• Exercise instructions
Format every line of text in the data below as a numbered list, skipping blank lines and leaving out the pictures.

Saved data entries:
• • • • • • •
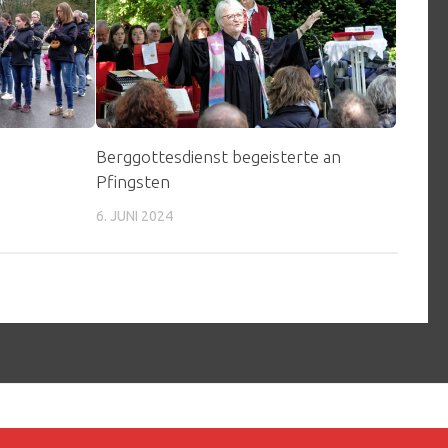
Berggottesdienst begeisterte an
Pfingsten
6. JUNI 2024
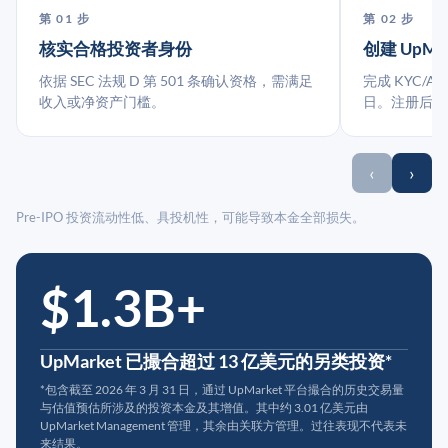
第 01 步
第 02 步
核实合格投资者身份
创建 UpMa
依据 SEC 法规 D 第 501 条确认资格，需满足
完成 KYC/A
收入或净资产门槛。
日。注册后指
‹
›
Pre-IPO 投资流动性低、具投机性，可能导致本金全部损失。
$1.3B+
UpMarket 已撮合超过 13 亿美元的另类投资*
*包含截至 2026 年 3 月 31 日，通过 UpMarket 平台撮合的历史交易量
与估值预估所涉及的投资本金及其增值。其中约 3.01 亿美元由
UpMarket Management 管理，其余由关联方管理。过往表现不代表未
来结果。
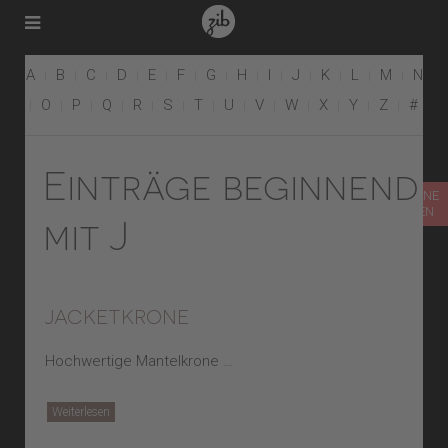
A
B
C
D
E
F
G
H
I
J
K
L
M
N
O
P
Q
R
S
T
U
V
W
X
Y
Z
#
Einträge beginnend
TERMIN ONLINE
VEREINBAREN
mit J
jacketkrone
Hochwertige Mantelkrone …
Weiterlesen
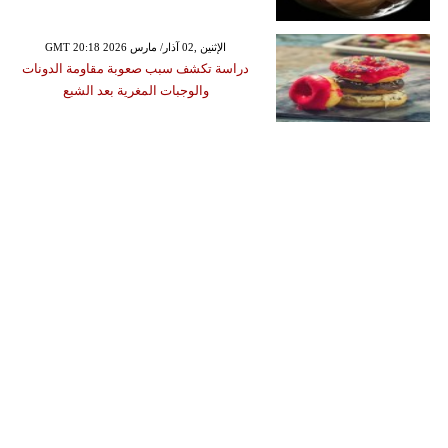
GMT 20:18 2026 الإثنين ,02 آذار/ مارس
دراسة تكشف سبب صعوبة مقاومة الدونات
والوجبات المغرية بعد الشبع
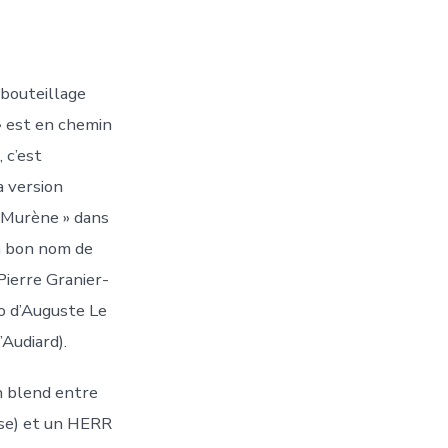
mbouteillage
 est en chemin
 c’est
a version
 Murène » dans
 un bon nom de
Pierre Granier-
o d’Auguste Le
’Audiard).
n blend entre
sse) et un HERR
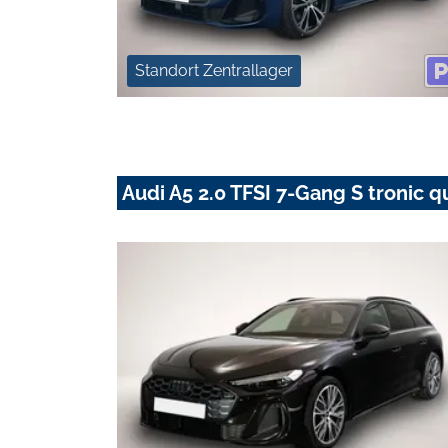
Standort Zentrallager
Audi A5 2.0 TFSI 7-Gang S tronic q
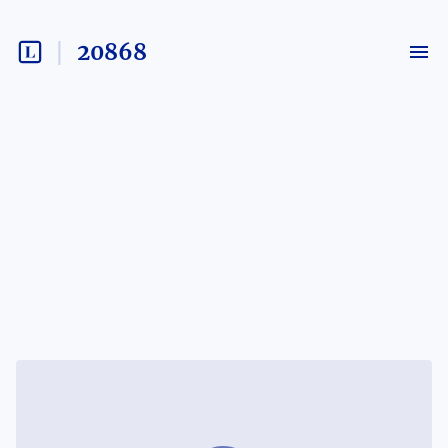
20868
• • • • • • •
• Finished task
1. Berggottesdienst begeisterte an
2. Pfingsten
3. 6. JUNI 2024
4. 第 01 步
5. 第 02 步
6. 核实合格投资者身份
7. 创建 UpMa
8. 依据 SEC 法规 D 第 501 条确认资格，需满足
9. 完成 KYC/A
10. 收入或净资产门槛。
11. 日。注册后指
12. ‹
13. ›
14. Pre-IPO 投资流动性低、具投机性，可能导致本金全部损失。
15. $1.3B+
16. UpMarket 已撮合超过 13 亿美元的另类投资*
17. *包含截至 2026 年 3 月 31 日，通过 UpMarket 平台撮合的历史交易量
18. 与估值预估所涉及的投资本金及其增值。其中约 3.01 亿美元由
19. UpMarket Management 管理，其余由关联方管理。过往表现不代表未
20. 来结果。
21. A
22. B
23. C
24. D
25. E
26. F
27. G
28. H
29. I
30. J
31. K
32. L
33. M
34. N
35. O
36. P
37. Q
38. R
39. S
40. T
41. U
42. V
43. W
44. X
45. Y
46. Z
47. #
48. Einträge beginnend
49. TERMIN ONLINE
50. VEREINBAREN
51. mit J
52. jacketkrone
53. Hochwertige Mantelkrone …
54. Weiterlesen
55. GMT 20:18 2026 الإثنين ,02 آذار/ مارس
56. دراسة تكشف سبب صعوبة مقاومة الدونات
57. والوجبات المغرية بعد الشبع
58. mbouteillage
59.  est en chemin
60.  c’est
61. a version
62.  Murène » dans
63.  un bon nom de
64. Pierre Granier-
65. o d’Auguste Le
66. ’Audiard).
67. n blend entre
68. sse) et un HERR
69. Standort Zentrallager
70. Audi A5 2.0 TFSI 7-Gang S tronic q
71. 20868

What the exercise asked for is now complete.